Income tax holiday for RE developers

On 14 December 2022, the Bureau of Internal Revenue released BIR Ruling 404-2019 in favor of EDC Burgos Wind Power Corporation, a registered renewable energy developer in Ilocos Norte.

Under Section 15 of Republic Act 9513, otherwise known as the Renewable Energy Act of 2008, renewable energy developers enjoy incentives, including an Income Tax Holiday or ITH for the first seven years of commercial operations. For EDC, its income tax holiday was from 11 November 2014 to 10 November 2021.

Being a renewable energy developer, EDC qualified for the Fixed Tariff or FIT System under Section 7 of RA 9513, which is implemented by the Energy Regulatory Commission. The FIT System determines the fixed tariff to be paid for electricity produced from each type of emerging renewable energy. EDS is, therefore, entitled to receive payment in Philippine pesos per kilowatt hour for electricity generated from its renewable technology and actually delivered to the transmission and/or distribution network.

The FIT is disbursed to RE developers by the National Transmission Corporation or TransCo, which is the administrator of the fund established for the FIT allowance collected from electricity consumers.

In this case, ERC adjusted the billing schedule of FIT participants. This change of schedule created a situation where the electricity generated during the Income Tax Holiday was being billed and paid after the lapse of the income tax holiday of EDC.

This resulted in Transco withholding taxes on payments it made to EDC even though those payments were for the period of generation during EDC’s ITH. Thus, EDC was forced to request a ruling.

The BIR, in applying Section 2.57.5 of Revenue Regulation 2-98, as amended, held that:

The “income” exempt from withholding taxes pertains to income generated by a corporation within the period it is actually enjoying exemption from payment of income taxes.
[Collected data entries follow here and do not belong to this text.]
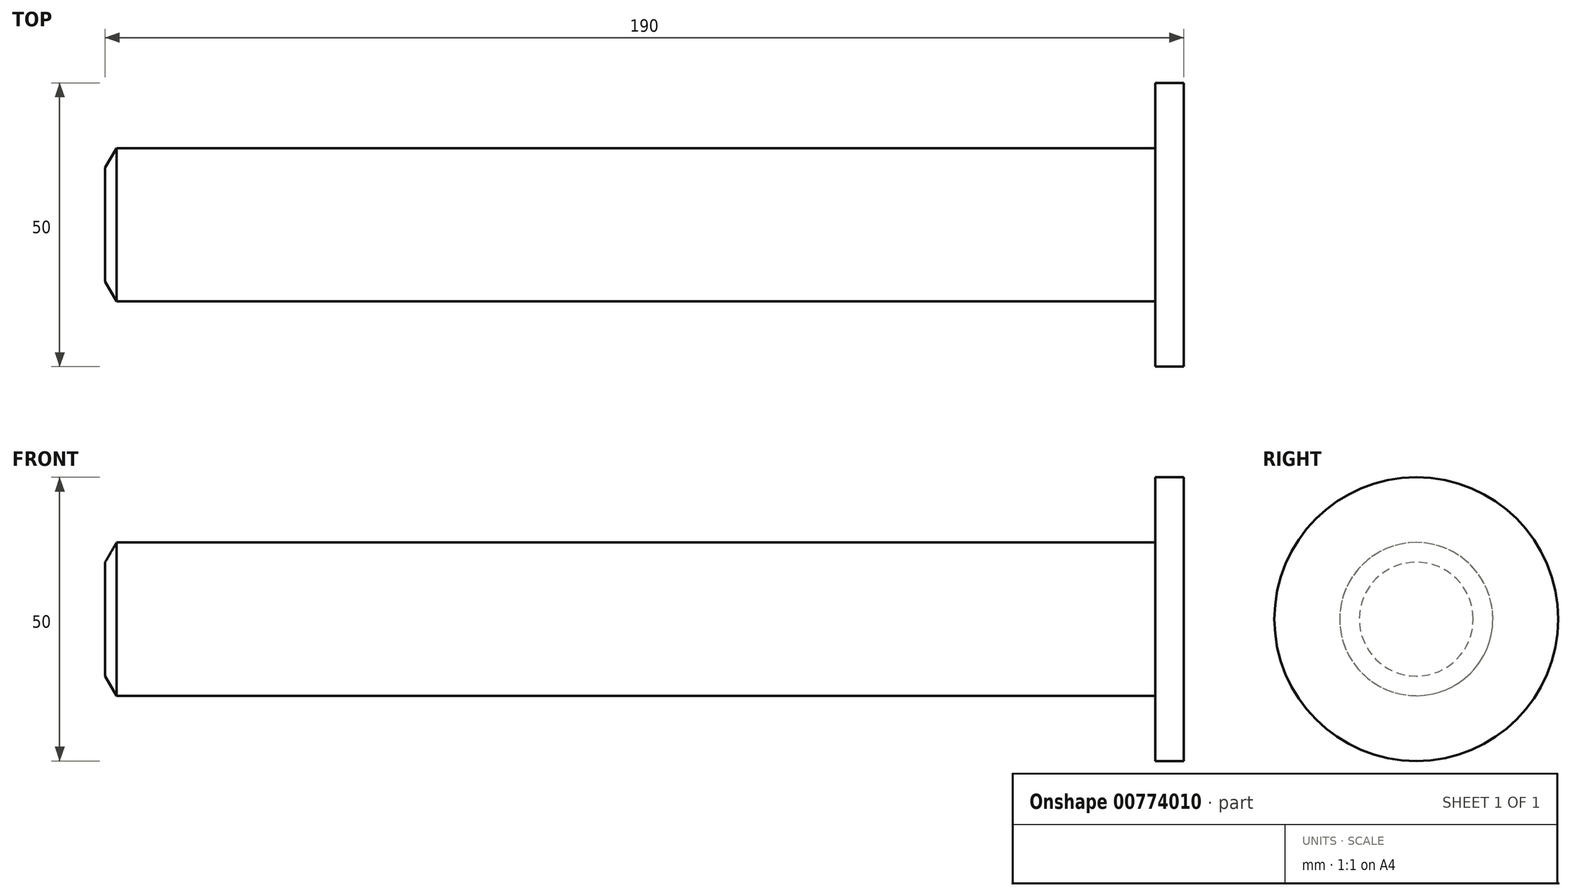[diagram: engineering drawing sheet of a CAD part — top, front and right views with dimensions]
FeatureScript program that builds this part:
annotation { "Feature Type Name" : "Feature", "Feature Type Description" : "" }
export const myFeature = defineFeature(function(context is Context, id is Id, definition is map)
    precondition{}
    {
        {
            var Q0;
            Q0=qCreatedBy(makeId("Right.planeOp"),FACE);
            var sketch = newSketch(context, id + "F0", { "sketchPlane" : qUnion([Q0])});
            skCircle(sketch, "E0", {"center": v(0, 0) * mm, "radius": 25 * mm});
            skCircle(sketch, "E1", {"center": v(0, 0) * mm, "radius": 13.5 * mm});
            skSolve(sketch);
        }
        {
            var Q0;
            Q0=makeQuery(id+"F0.imprint","IMPRINT",FACE,{"disambiguationData":[TD([[makeQuery(id+"F0.imprint","IMPRINT",EDGE,{"derivedFrom":sQuery(id+"F0.wireOp",EDGE,"E1")}),1.0]])]});
            extrude(context, id + "F1", {"entities" : qUnion([Q0]), "oppositeDirection" : true, "depth" : 190 * mm, "offsetDistance" : 25 * mm});
        }
        {
            var Q0;
            Q0 = qSketchRegion(id + "F0", true);
            extrude(context, id + "F2", {"entities" : qUnion([Q0]), "operationType" : NewBodyOperationType.ADD, "oppositeDirection" : true, "depth" : 5 * mm, "offsetDistance" : 25 * mm});
        }
        {
            var Q0;
            Q0=makeQuery(id+"F1.opExtrude","SWEPT_FACE",FACE,{"disambiguationData":[OSD([sQuery(id+"F0.wireOp",EDGE,"E1")])]});
            cPlane(context, id + "F3", {"entities" : qUnion([Q0]), "cplaneType" : CPlaneType.LINE_ANGLE, "offset" : 25 * mm, "angle" : 0 * degree, "width" : 150 * mm, "height" : 150 * mm});
        }
        {
            var Q0;
            Q0=qCreatedBy(id+"F3.planeOp",FACE);
            var sketch = newSketch(context, id + "F4", { "sketchPlane" : qUnion([Q0])});
            skLineSegment(sketch, "E2", {"start": v(188, 13.5) * mm, "end": v(190, 13.5) * mm});
            skLineSegment(sketch, "E3", {"start": v(188, 13.5) * mm, "end": v(190, 10.04) * mm});
            skLineSegment(sketch, "E4", {"start": v(190, 10.04) * mm, "end": v(190, 13.5) * mm});
            skLineSegment(sketch, "E5", {"start": v(188, 13.5) * mm, "end": v(185.5, 13.5) * mm, "construction": true});
            skLineSegment(sketch, "E6", {"start": v(188, 13.5) * mm, "end": v(185.4, 18.01) * mm, "construction": true});
            skLineSegment(sketch, "E7", {"start": v(0, 0) * mm, "end": v(190, 0) * mm, "construction": true});
            skLineSegment(sketch, "E8", {"start": v(190, 13.5) * mm, "end": v(190, 0) * mm, "construction": true});
            skSolve(sketch);
        }
        {
            var Q0;
            Q0 = qSketchRegion(id + "F4", true);
            var Q1;
            Q1=sQuery(id+"F4.wireOp",EDGE,"E7");
            revolve(context, id + "F5", {"operationType" : NewBodyOperationType.REMOVE, "surfaceOperationType" : NewSurfaceOperationType.NEW, "entities" : qUnion([Q0]), "axis" : qUnion([Q1]), "revolveType" : RevolveType.FULL, "oppositeDirection" : true});
        }
    });
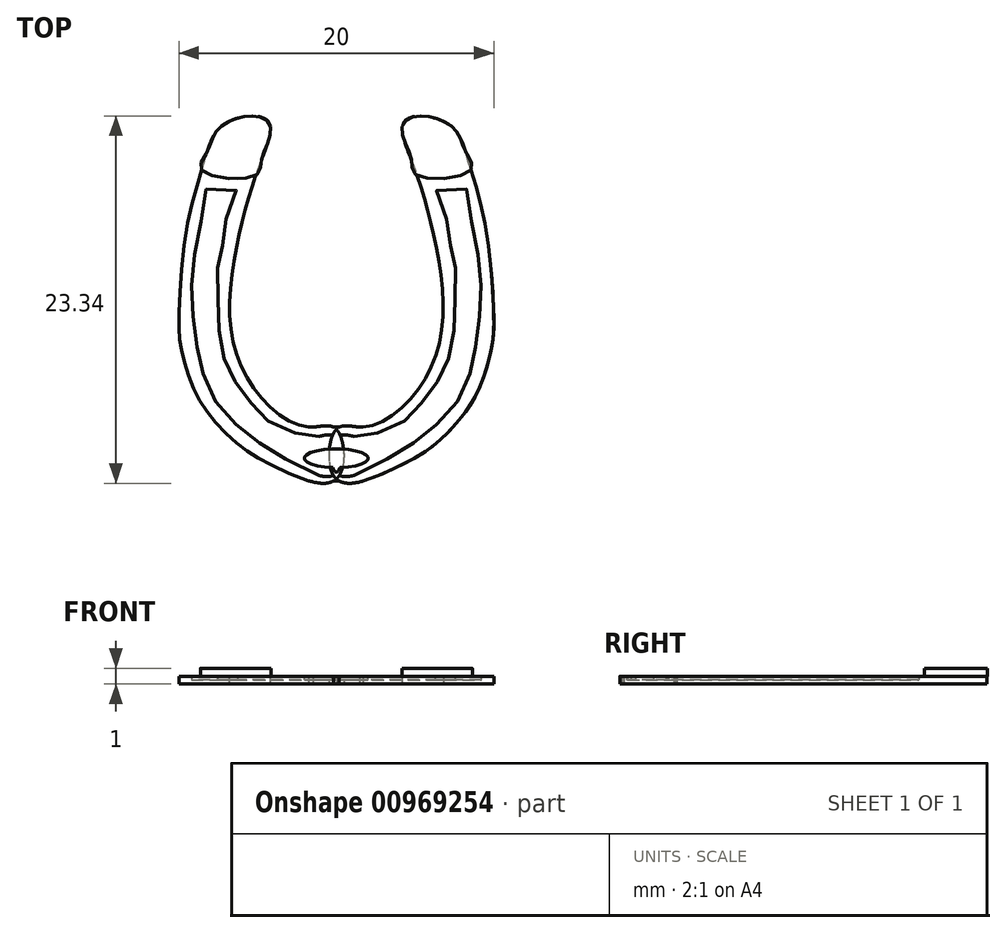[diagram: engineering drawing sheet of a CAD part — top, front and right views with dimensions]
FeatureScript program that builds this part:
annotation { "Feature Type Name" : "Feature", "Feature Type Description" : "" }
export const myFeature = defineFeature(function(context is Context, id is Id, definition is map)
    precondition{}
    {
        {
            var Q0;
            Q0=qCreatedBy(makeId("Top.planeOp"),FACE);
            var sketch = newSketch(context, id + "F0", { "sketchPlane" : qUnion([Q0])});
            skLineSegment(sketch, "E0.bottom", {"start": v(-1.78, -6.7) * mm, "end": v(1.7, -6.7) * mm});
            skLineSegment(sketch, "E0.top", {"start": v(-1.7, -10.13) * mm, "end": v(1.7, -10.13) * mm});
            skLineSegment(sketch, "E0.left", {"start": v(-1.78, -6.7) * mm, "end": v(-1.78, -10.1) * mm});
            skLineSegment(sketch, "E0.right", {"start": v(1.7, -6.7) * mm, "end": v(1.7, -10.13) * mm});
            skFitSpline(sketch, "E1.trimOffspring", {"points": [v(-10, 0) * mm, v(-9.47, 6.1) * mm, v(-8.38, 10.18) * mm, v(-7.1, 12.56) * mm, v(-4.37, 12.77) * mm, v(-4.84, 10.04) * mm, v(-6.14, 5.69) * mm, v(-6.75, 0) * mm, v(-4.98, -4.59) * mm, v(-1.78, -6.7) * mm, v(0, -6.83) * mm, v(0, -10) * mm, v(-3.9, -9.2) * mm, v(-6.12, -7.9) * mm, v(-8.02, -5.97) * mm, v(-9.17, -4) * mm, v(-9.85, -1.75) * mm, v(-10, 0) * mm]});
            skFitSpline(sketch, "E2.trimOffspring", {"points": [v(10, 0) * mm, v(9.47, 6.1) * mm, v(8.38, 10.18) * mm, v(7.1, 12.56) * mm, v(4.37, 12.77) * mm, v(4.84, 10.04) * mm, v(6.14, 5.69) * mm, v(6.75, 0) * mm, v(4.98, -4.59) * mm, v(1.78, -6.7) * mm, v(0, -6.83) * mm, v(0, -10) * mm, v(3.9, -9.2) * mm, v(6.12, -7.9) * mm, v(8.02, -5.97) * mm, v(9.17, -4) * mm, v(9.85, -1.75) * mm, v(10, 0) * mm]});
            skSolve(sketch);
        }
        {
            var Q0;
            Q0 = qSketchRegion(id + "F0", true);
            extrude(context, id + "F1", {"entities" : qUnion([Q0]), "endBound" : BoundingType.SYMMETRIC, "depth" : .5 * mm, "offsetDistance" : 25 * mm});
        }
        {
            var Q0;
            Q0=makeQuery(id+"F1.opExtrude","CAP_FACE",FACE,{"disambiguationData":[OSD([sQuery(id+"F0.wireOp",EDGE,"E0.bottom"),sQuery(id+"F0.wireOp",EDGE,"E0.top"),sQuery(id+"F0.wireOp",EDGE,"E0.right"),sQuery(id+"F0.wireOp",EDGE,"E1.trimOffspring"),sQuery(id+"F0.wireOp",EDGE,"E2.trimOffspring")])],"isStart":false});
            var sketch = newSketch(context, id + "F2", { "sketchPlane" : qUnion([Q0])});
            skFitSpline(sketch, "E3", {"points": [v(-8.55, 9.62) * mm, v(-5.13, 9.27) * mm, v(-4.77, 10.23) * mm, v(-4.36, 11.34) * mm, v(-4.22, 12.51) * mm, v(-4.96, 13.03) * mm, v(-6.09, 12.97) * mm, v(-7.12, 12.54) * mm, v(-7.8, 11.8) * mm, v(-8.22, 10.75) * mm, v(-8.55, 9.62) * mm]});
            skFitSpline(sketch, "E4.MirrorC", {"points": [v(8.55, 9.62) * mm, v(5.13, 9.27) * mm, v(4.77, 10.23) * mm, v(4.36, 11.34) * mm, v(4.22, 12.51) * mm, v(4.96, 13.03) * mm, v(6.09, 12.97) * mm, v(7.12, 12.54) * mm, v(7.8, 11.8) * mm, v(8.22, 10.75) * mm, v(8.55, 9.62) * mm]});
            skSolve(sketch);
        }
        {
            var Q0;
            Q0 = qSketchRegion(id + "F2", true);
            extrude(context, id + "F3", {"entities" : qUnion([Q0]), "operationType" : NewBodyOperationType.ADD, "depth" : .5 * mm, "offsetDistance" : 25 * mm});
        }
        {
            var Q0;
            {var subQ0=sQuery(id+"F0.wireOp",EDGE,"E0.right");var subQ1=sQuery(id+"F2.wireOp",EDGE,"E4.MirrorC");var subQ2=sQuery(id+"F0.wireOp",EDGE,"E0.top");var subQ3=sQuery(id+"F0.wireOp",EDGE,"E1.trimOffspring");var subQ4=sQuery(id+"F0.wireOp",EDGE,"E0.bottom");var subQ5=sQuery(id+"F0.wireOp",EDGE,"E2.trimOffspring");var subQ6=sQuery(id+"F2.wireOp",EDGE,"E3");Q0=makeQuery(id+"F3.boolean.opBoolean","SPLIT",FACE,{"disambiguationData":[TD([makeQuery(id+"F1.opExtrude","SWEPT_FACE",FACE,{"disambiguationData":[OSD([subQ4])]}),makeQuery(id+"F1.opExtrude","SWEPT_FACE",FACE,{"disambiguationData":[OSD([subQ2])]}),makeQuery(id+"F1.opExtrude","SWEPT_FACE",FACE,{"disambiguationData":[OSD([subQ0])]}),makeQuery(id+"F1.opExtrude","SWEPT_FACE",FACE,{"disambiguationData":[OSD([subQ3])]}),makeQuery(id+"F1.opExtrude","SWEPT_FACE",FACE,{"disambiguationData":[OSD([subQ5])]}),makeQuery(id+"F3.opExtrude","SWEPT_FACE",FACE,{"disambiguationData":[OSD([subQ6])]}),makeQuery(id+"F3.opExtrude","CAP_FACE",FACE,{"disambiguationData":[OSD([subQ6])],"isStart":true}),makeQuery(id+"F3.opExtrude","SWEPT_FACE",FACE,{"disambiguationData":[OSD([subQ1])]}),makeQuery(id+"F3.opExtrude","CAP_FACE",FACE,{"disambiguationData":[OSD([subQ1])],"isStart":true})])],"derivedFrom":makeQuery(id+"F1.opExtrude","CAP_FACE",FACE,{"disambiguationData":[OSD([subQ4,subQ2,subQ0,subQ3,subQ5])],"isStart":false})});}
            var sketch = newSketch(context, id + "F4", { "sketchPlane" : qUnion([Q0])});
            skEllipse(sketch, "E5", {"center": v(0, -8.95) * mm, "majorRadius": 2.03 * mm, "minorRadius": 0.6 * mm, "majorAxis": v(1, 0)});
            skSolve(sketch);
        }
        {
            var Q0;
            Q0=makeQuery(id+"F4.imprint","IMPRINT",FACE,{"disambiguationData":[TD([[makeQuery(id+"F4.imprint","IMPRINT",EDGE,{"derivedFrom":sQuery(id+"F4.wireOp",EDGE,"E5")}),1.0]])]});
            extrude(context, id + "F5", {"entities" : qUnion([Q0]), "operationType" : NewBodyOperationType.ADD, "oppositeDirection" : true, "depth" : .25 * mm, "offsetDistance" : 25 * mm});
        }
        {
            var Q0;
            {var subQ0=sQuery(id+"F0.wireOp",EDGE,"E0.right");var subQ1=sQuery(id+"F2.wireOp",EDGE,"E4.MirrorC");var subQ2=sQuery(id+"F0.wireOp",EDGE,"E0.top");var subQ3=sQuery(id+"F0.wireOp",EDGE,"E1.trimOffspring");var subQ4=sQuery(id+"F0.wireOp",EDGE,"E0.bottom");var subQ5=sQuery(id+"F0.wireOp",EDGE,"E2.trimOffspring");var subQ6=sQuery(id+"F2.wireOp",EDGE,"E3");Q0=makeQuery(id+"F3.boolean.opBoolean","SPLIT",FACE,{"disambiguationData":[TD([makeQuery(id+"F1.opExtrude","SWEPT_FACE",FACE,{"disambiguationData":[OSD([subQ4])]}),makeQuery(id+"F1.opExtrude","SWEPT_FACE",FACE,{"disambiguationData":[OSD([subQ2])]}),makeQuery(id+"F1.opExtrude","SWEPT_FACE",FACE,{"disambiguationData":[OSD([subQ0])]}),makeQuery(id+"F1.opExtrude","SWEPT_FACE",FACE,{"disambiguationData":[OSD([subQ3])]}),makeQuery(id+"F1.opExtrude","SWEPT_FACE",FACE,{"disambiguationData":[OSD([subQ5])]}),makeQuery(id+"F3.opExtrude","SWEPT_FACE",FACE,{"disambiguationData":[OSD([subQ6])]}),makeQuery(id+"F3.opExtrude","CAP_FACE",FACE,{"disambiguationData":[OSD([subQ6])],"isStart":true}),makeQuery(id+"F3.opExtrude","SWEPT_FACE",FACE,{"disambiguationData":[OSD([subQ1])]}),makeQuery(id+"F3.opExtrude","CAP_FACE",FACE,{"disambiguationData":[OSD([subQ1])],"isStart":true})])],"derivedFrom":makeQuery(id+"F1.opExtrude","CAP_FACE",FACE,{"disambiguationData":[OSD([subQ4,subQ2,subQ0,subQ3,subQ5])],"isStart":false})});}
            var sketch = newSketch(context, id + "F6", { "sketchPlane" : qUnion([Q0])});
            skPoint(sketch, "E6.17.internal.snap0", {"position": v(0, -9.25) * mm});
            skPoint(sketch, "E6.18.internal.snap0", {"position": v(0, -9.25) * mm});
            skLineSegment(sketch, "E7.bottom", {"start": v(-1.11, -7.29) * mm, "end": v(1.11, -7.29) * mm});
            skLineSegment(sketch, "E7.top", {"start": v(-1.11, -9.77) * mm, "end": v(1.11, -9.77) * mm});
            skFitSpline(sketch, "E8.trimOffspring", {"points": [v(8.07, 8.6) * mm, v(6.33, 8.28) * mm, v(6.96, 6.65) * mm, v(7.16, 5.16) * mm, v(7.41, 4.33) * mm, v(7.56, 3.19) * mm, v(7.53, 1.33) * mm, v(7.47, -0.42) * mm, v(7.27, -1.82) * mm, v(6.76, -3.28) * mm, v(6.24, -4.03) * mm, v(5.41, -5.17) * mm, v(4.7, -6.03) * mm, v(3.52, -6.74) * mm, v(1.98, -7.26) * mm, v(1.11, -7.29) * mm, v(0, -7.37) * mm, v(0, -9.64) * mm, v(2.35, -9.25) * mm, v(3.87, -8.3) * mm, v(5.44, -7.35) * mm, v(6.58, -6.32) * mm, v(7.76, -4.95) * mm, v(8.44, -3.4) * mm, v(8.76, -2.06) * mm, v(8.99, -0.6) * mm, v(9.19, 1.4) * mm, v(9.16, 2.92) * mm, v(8.89, 4.9) * mm, v(8.51, 6.94) * mm, v(8.07, 8.6) * mm]});
            skFitSpline(sketch, "E9.trimOffspring", {"points": [v(-8.07, 8.6) * mm, v(-6.33, 8.28) * mm, v(-6.96, 6.65) * mm, v(-7.16, 5.16) * mm, v(-7.41, 4.33) * mm, v(-7.56, 3.19) * mm, v(-7.53, 1.33) * mm, v(-7.47, -0.42) * mm, v(-7.27, -1.82) * mm, v(-6.76, -3.28) * mm, v(-6.24, -4.03) * mm, v(-5.41, -5.17) * mm, v(-4.7, -6.03) * mm, v(-3.52, -6.74) * mm, v(-1.98, -7.26) * mm, v(-1.11, -7.29) * mm, v(0, -7.37) * mm, v(0, -9.64) * mm, v(-2.35, -9.25) * mm, v(-3.87, -8.3) * mm, v(-5.44, -7.35) * mm, v(-6.58, -6.32) * mm, v(-7.76, -4.95) * mm, v(-8.44, -3.4) * mm, v(-8.76, -2.06) * mm, v(-8.99, -0.6) * mm, v(-9.19, 1.4) * mm, v(-9.16, 2.92) * mm, v(-8.89, 4.9) * mm, v(-8.51, 6.94) * mm, v(-8.07, 8.6) * mm]});
            skSolve(sketch);
        }
        {
            var Q0;
            Q0 = qSketchRegion(id + "F6", true);
            extrude(context, id + "F7", {"entities" : qUnion([Q0]), "operationType" : NewBodyOperationType.REMOVE, "oppositeDirection" : true, "depth" : .25 * mm, "offsetDistance" : 25 * mm});
        }
        {
            var Q0;
            Q0=makeQuery(id+"F7.boolean.opBoolean","COPY",FACE,{"derivedFrom":makeQuery(id+"F7.opExtrude","CAP_FACE",FACE,{"disambiguationData":[OSD([sQuery(id+"F6.wireOp",EDGE,"E7.bottom"),sQuery(id+"F6.wireOp",EDGE,"E7.top"),sQuery(id+"F6.wireOp",EDGE,"E8.trimOffspring"),sQuery(id+"F6.wireOp",EDGE,"E9.trimOffspring")])],"isStart":false})});
            var sketch = newSketch(context, id + "F8", { "sketchPlane" : qUnion([Q0])});
            skEllipse(sketch, "E10", {"center": v(0, -8.68) * mm, "majorRadius": 2.03 * mm, "minorRadius": 0.6 * mm, "majorAxis": v(1, 0)});
            skSolve(sketch);
        }
        {
            var Q0;
            Q0 = qSketchRegion(id + "F8", true);
            extrude(context, id + "F9", {"entities" : qUnion([Q0]), "operationType" : NewBodyOperationType.ADD, "depth" : .25 * mm, "offsetDistance" : 25 * mm});
        }
    });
Thus, regardless of when such income is actually received by a corporation, as long as the same is generated within the period a corporation is enjoying income tax exemption, such income shall be exempt from withholding tax.

The BIR further ruled that: Such being the case, this Office confirms that all income payments received or to be received by EDC relating to transactions that occurred during the ITH period, or from 11 November 2014 to 10 November 2021, in connection with the Burgos Wind Project, are exempt from income tax, and consequently, from withholding tax. It bears emphasis, however, that the said exemption covers that income that is directly attributable to the revenues generated from sales of electricity.

Regarding the FIT billings of EDC to Transco, please note that the Feed-in Tariff refers to a renewable energy policy that offers guaranteed payments on a fixed rate per kilowatt-hour for emerging renewable energy sources, excluding any generation for own use. This policy was adopted to accelerate the development of emerging RE resources through a fixed tariff mechanism. The FIT system is mandated for wind, solar, ocean, run-of-river hydropower, and biomass energy resources.

ERC is the government agency directed to formulate and promulgate FIT system rules. In addition, ERC is obliged to adjust the FIT annually for the entire period of its applicability to allow pass-through of local inflation and foreign exchange rate variations.

Considering the nature of FIT rate adjustments, it is indisputable that the same is considered income on the part of participating RE developers that is directly attributable to the revenues generated from the sale of electricity.

ERC is obliged to adjust the FIT annually for the entire period of its applicability to allow pass-through of local inflation and foreign exchange rate variations.

This ruling shows that the BIR is not all about collecting taxes but it also encourages the development of renewable energy, as mandated by law.